Studies from this laboratory have demonstrated that incubation of murine alveolar macrophages (AM) with SRBC-primed spleen cells (SC) results in suppression of the in vitro plaqueforming cell (PFC) response and that suppression is mediated by a soluble factor contained in supernatants obtained from cultures of AM and SC. In the present study, immunological techniques employing monoclonal antibody (MoAb) were used to isolate various T-cell subsets in order to determine the phenotype of the cells which interact with AM to produce suppression. Spleen cell populations depleted of Thy-1 +-, Lyt-1 +-, L3T4 +-, or I-J +-bearing cells failed to generate suppressive supernatants when cultured with AM. Depletion of Lyt-2 + T-cells (the classical suppressor/effector subset) did not alter the ability of the remaining cell population to cooperate with AM for generation of suppressive supernatants. Direct suppression of the PFC response in cultures containing AM was abrogated after treatment of the spleen cells with anti-I-J, but not anti-Lyt-2 MoAbs.
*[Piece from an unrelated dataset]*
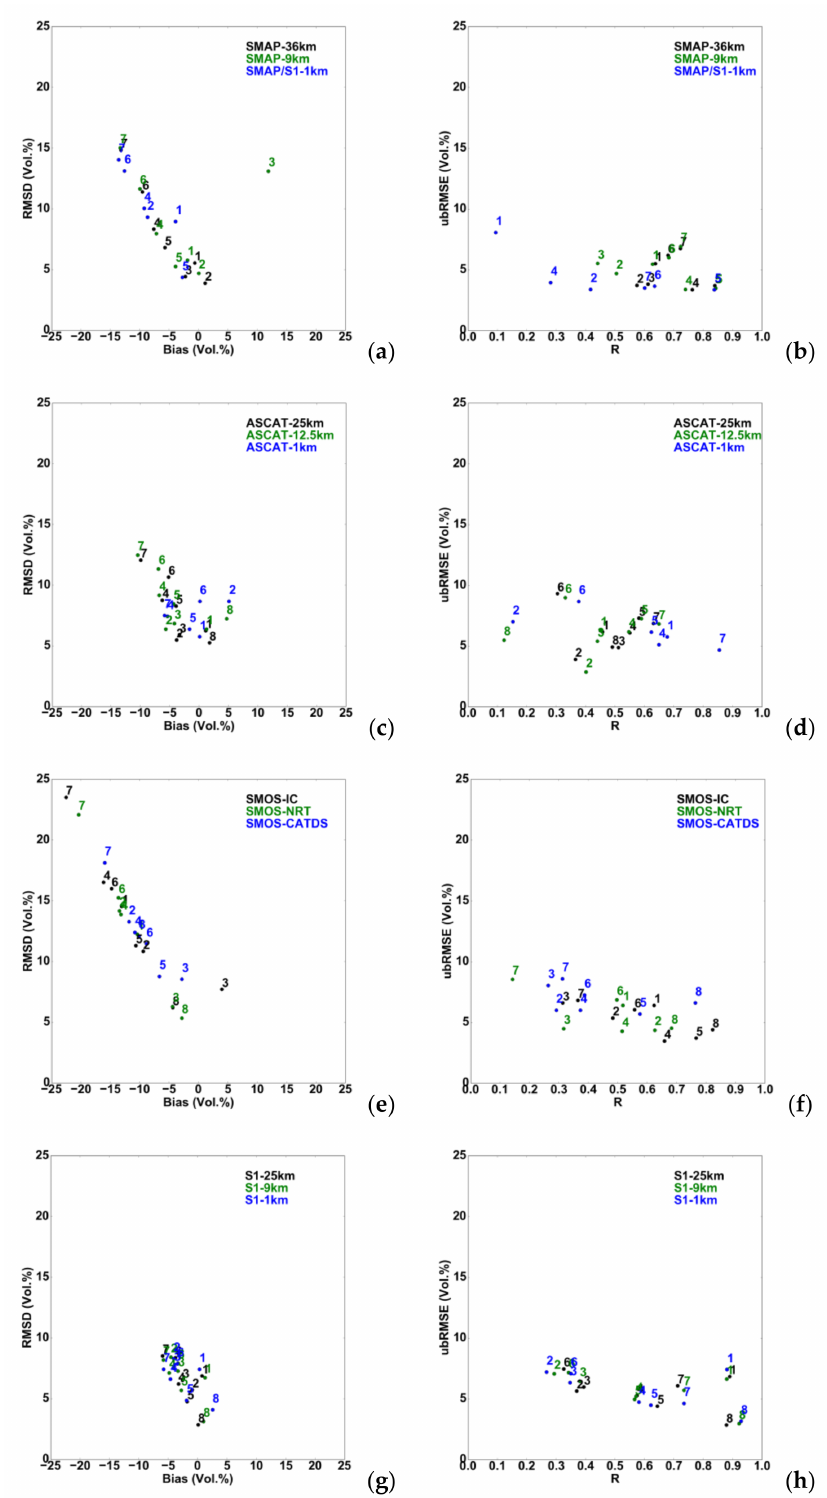
Figure 3. For each product, result of the comparison (RMSD versus Bias and ubRMSD versus R ) between soil moisture products and in situ soil moisture for each station ( a – h ). The in situ stations were represented by number from 1 to 8. 1: CRD (Creon d’Armagnac), 2: MTM (Mouthoumet), 3: NBN (Narbonne), 4: PRG (Peyrusse), 5: SFL (Saint-F é lix-Lauragais), 6: SVN (Saven è s), 7: URG (Urgons), 8: MTP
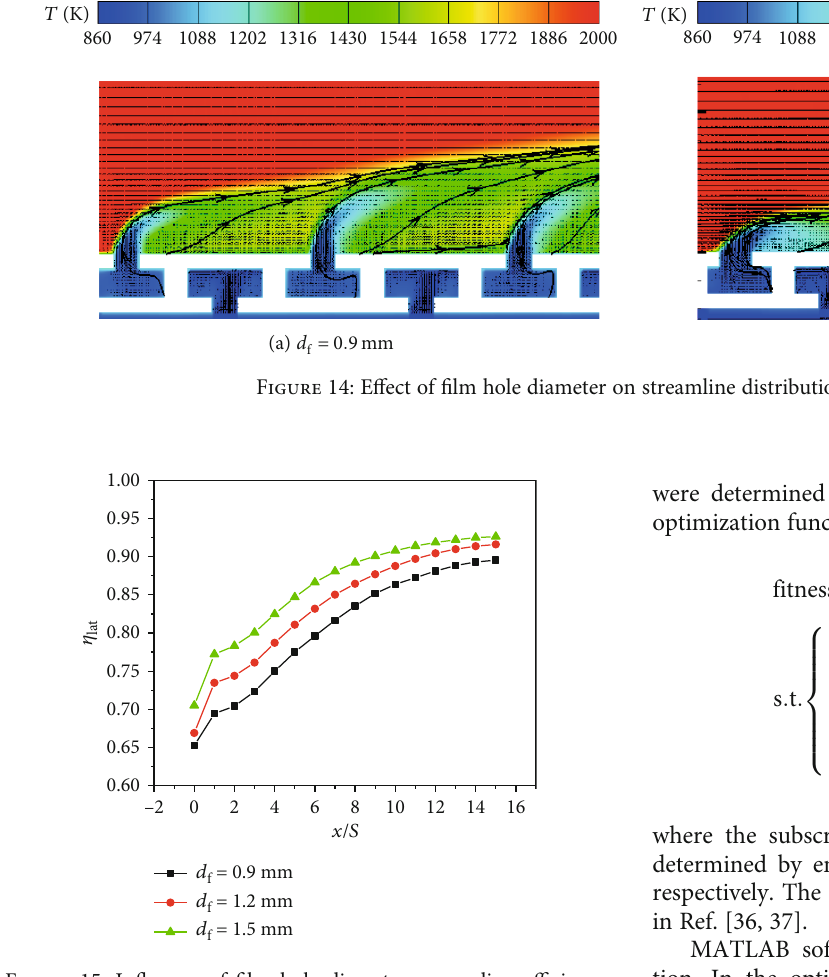
Figure 15: In fl uence of fi lm hole diameter on cooling e ffi ciency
Reconstitution of the AM-mediated suppressive response with enriched populations of SC required the presence of T-cells which expressed Lyt-1, L3T4, and I-J. These results suggest the existence of an unusual suppressor pathway involving I-J restriction but which appears to be mediated by the interaction of AM with a population of T-cells that expresses surface markers characteristic of T-helper cells.